As limitações desta investigação estiveram maioritariamente relacionadas com a escassez de estudos e de instrumentos de avaliação direcionados para a sexualidade nesta fase da vida, e com a necessidade de aplicação do Mini Mental State Examination. De qualquer forma, consideramos a fase da recolha de dados muito gratificante, e percebemos, como enfermeiros, que se não abordarmos o tema da sexualidade com a pessoa idosa, não é fácil que ela tome iniciativa para partilhar a sua experiência e preocupações. Neste sentido, os profissionais de saúde devem proporcionar espaços e tempo de escuta ativa, de abertura e respeito, desvinculando-se de juízos de valor ou de estereótipos sociais.

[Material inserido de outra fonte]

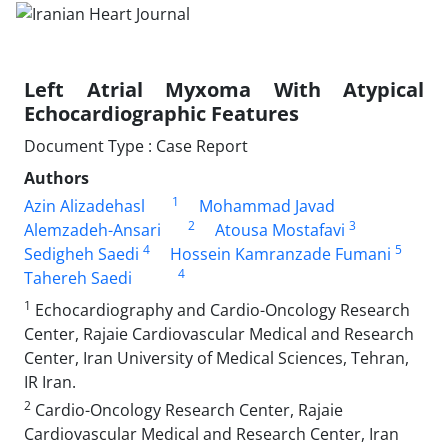
Left Atrial Myxoma With Atypical
Echocardiographic Features
Document Type : Case Report
Authors
1
Azin Alizadehasl
Mohammad Javad
2
3
Alemzadeh-Ansari
Atousa Mostafavi
4
5
Sedigheh Saedi
Hossein Kamranzade Fumani
4
Tahereh Saedi
1
Echocardiography and Cardio-Oncology Research
Center, Rajaie Cardiovascular Medical and Research
Center, Iran University of Medical Sciences, Tehran,
IR Iran.
2
Cardio-Oncology Research Center, Rajaie
Cardiovascular Medical and Research Center, Iran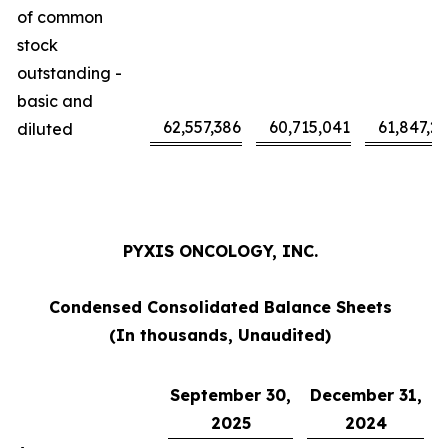
of common
stock
outstanding -
basic and
62,557,386
60,715,041
61,847,2
diluted
PYXIS ONCOLOGY, INC.
Condensed Consolidated Balance Sheets
(In thousands, Unaudited)
September 30,
December 31,
2025
2024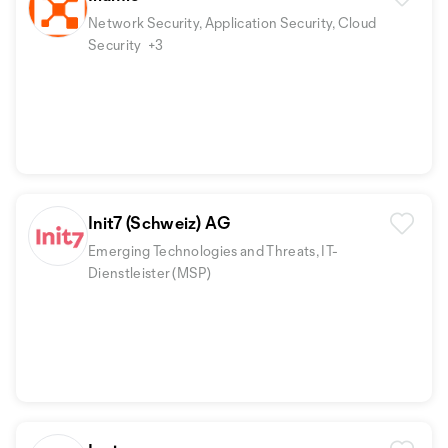
Network Security, Application Security, Cloud
Security
+3
Init7 (Schweiz) AG
Emerging Technologies and Threats, IT-
Dienstleister (MSP)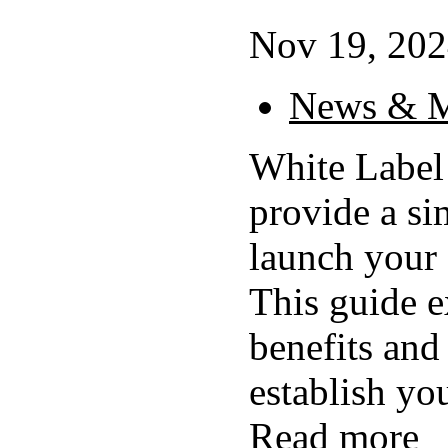
Nov 19, 202
News & M
White Label
provide a si
launch your
This guide e
benefits and 
establish yo
Read more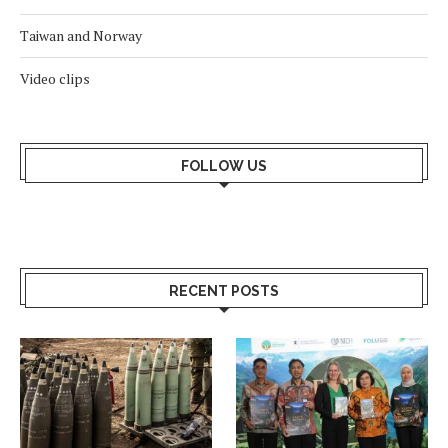
Taiwan and Norway
Video clips
FOLLOW US
RECENT POSTS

Esperamos que este estudo seja uma mais-valia para a Enfermagem de Família, principalmente pela visibilidade positiva que foi dada ao envelhecimento, e ao tema das vivenças afetivas e sexuais nos casais idosos, e que estes resultados possam contribuir para a reflexão sobre a temática e promover o desenvolvimento de pesquisas futuras.